Et tu, Waste King? I thought you were the one appliance in the house I could count on not to betray me. You are, after all, the only one that was purchased after the Eisenhower era.
But there I was tonight, washing dishes. I reached out to flick on the garbage disposal, then screamed dramatically–how else can you scream?–when I realized I was being shocked. Quickly whipping my hand back, I shook it hard to lessen the numbing buzz that was traveling up my arm.

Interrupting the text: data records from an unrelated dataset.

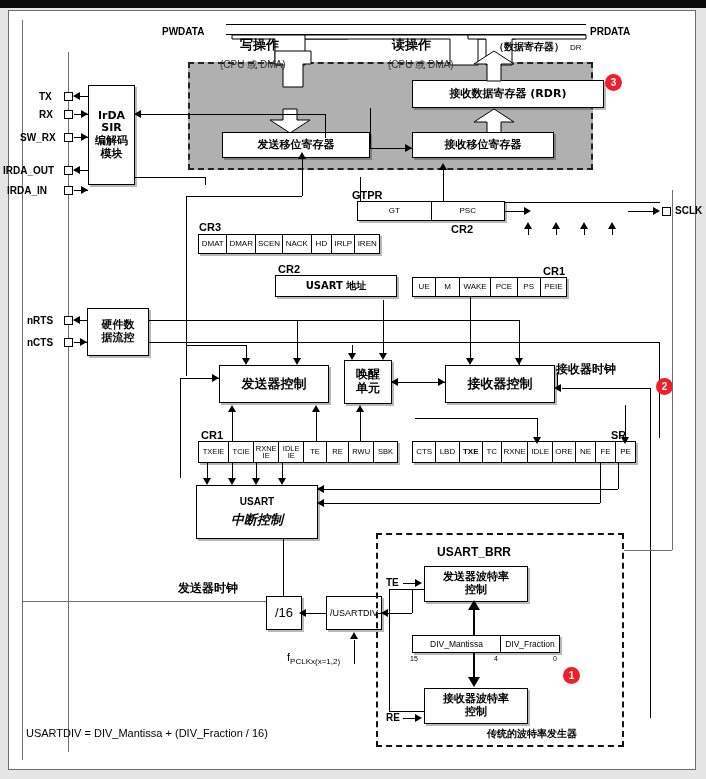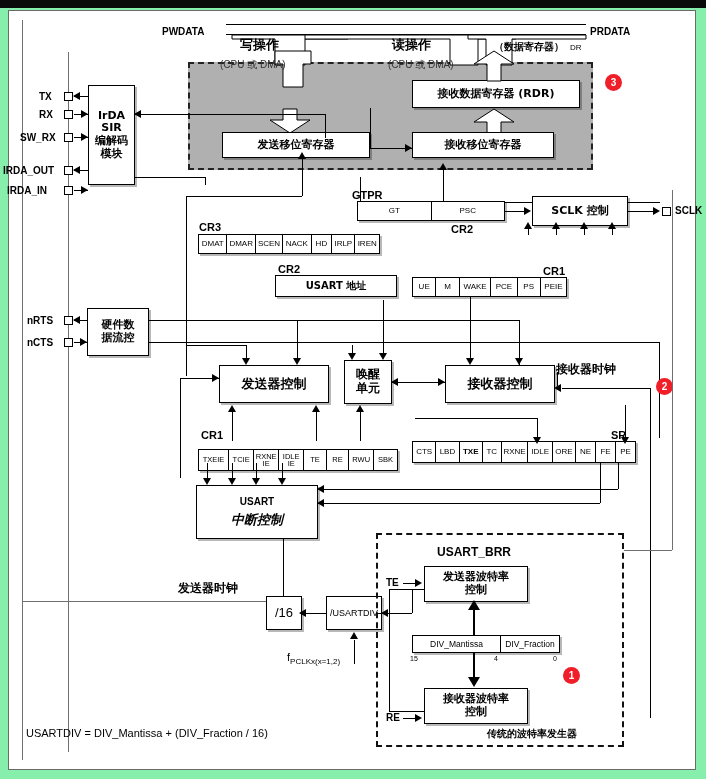--- a/index.html
+++ b/index.html
@@ -4,7 +4,7 @@
 <style>
   html,body{margin:0;padding:0;background:#fff;}
   body{font-family:"Liberation Sans","DejaVu Sans",sans-serif;}
-  #root{position:relative;width:706px;height:779px;background:#86efac;overflow:hidden;}
+  #root{position:relative;width:706px;height:779px;background:#e5e5e5;overflow:hidden;}
   #topband{position:absolute;left:0;top:0;width:706px;height:8px;background:#0a0a0a;}
   #frame{position:absolute;left:8px;top:10px;width:688px;height:760px;border:1px solid #6b6b6b;box-sizing:border-box;background:#fff;}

“What happened?” asked Mike from the dining room table. He was surrounded by a laptop, papers and files. He’s the treasurer of MJ’s preschool now. My little Bartelby the Scrivener. Minus the tall hat.
“I think I just got shocked by the garbage disposal!”

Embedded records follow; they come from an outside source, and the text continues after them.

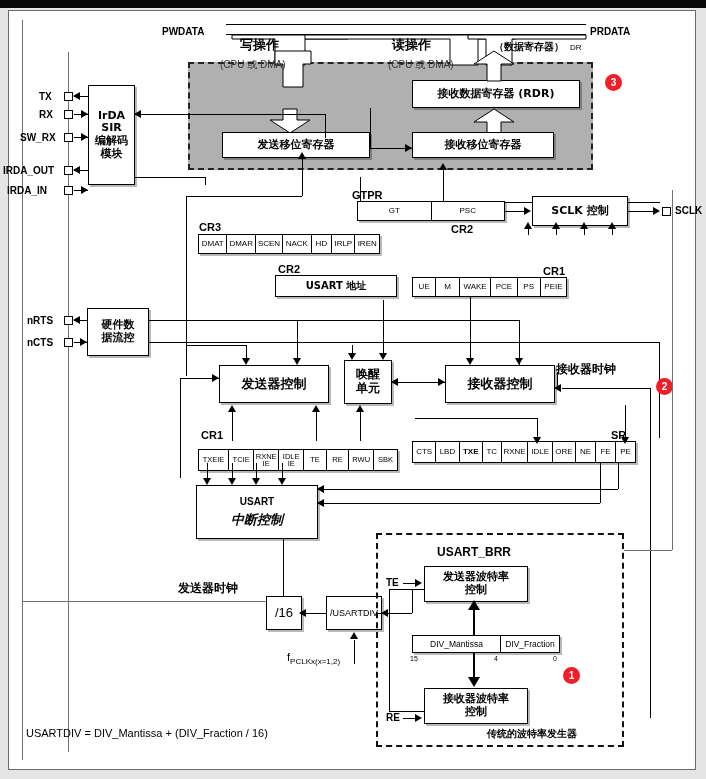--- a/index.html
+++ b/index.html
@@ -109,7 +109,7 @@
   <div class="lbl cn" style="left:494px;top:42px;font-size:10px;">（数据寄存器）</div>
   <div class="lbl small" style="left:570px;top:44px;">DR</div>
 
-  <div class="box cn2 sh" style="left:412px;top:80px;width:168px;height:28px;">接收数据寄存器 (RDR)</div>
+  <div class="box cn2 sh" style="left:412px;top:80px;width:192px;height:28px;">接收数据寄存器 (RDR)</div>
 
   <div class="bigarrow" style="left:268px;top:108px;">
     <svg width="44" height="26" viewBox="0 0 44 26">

He didn’t look up from his Quickbooks. “Ouch.”
“Ouch? That’s it?”
Now he looked up. And stared at me blankly.
“Aren’t you surprised?”
“Not particularly,” he said calmly.
“I don’t know,” he said, leaning back. Placing his palms on the table: “Were your hands wet?”
I looked down at them. “Yes.”
“Was the switch?”
Oh. Yes. “So that’s, like, normal?” I asked, rubbing my arm gingerly.
“I’m not sure it’s normal. But you probably completed the circuit with all that water.”
Great. I’m an eighth-grade science experiment. “Am I going to have nerve damage?
He smiled as he turned back to his screen. “Not likely. An AC current is surprisingly weak. I once got shocked by a fallen wire while standing in a rain puddle. My friend had to knock me out of there with a stick. But I was fine.”
I stared at him, agape. “A stick? Why?”
“I was immobilized.”
My eyes widened further. “That’s–a terrible story.”
“It was no big deal.”
Finishing the last few dishes, I dried my hands thoroughly and walked out of the kitchen. My last words to Mike before I went?
“I will never touch that thing again.”
Scraping the dishes is no big deal. Being a human Tesla coil? I’ll leave it to my more sanguine husband. And remember to keep a stick handy.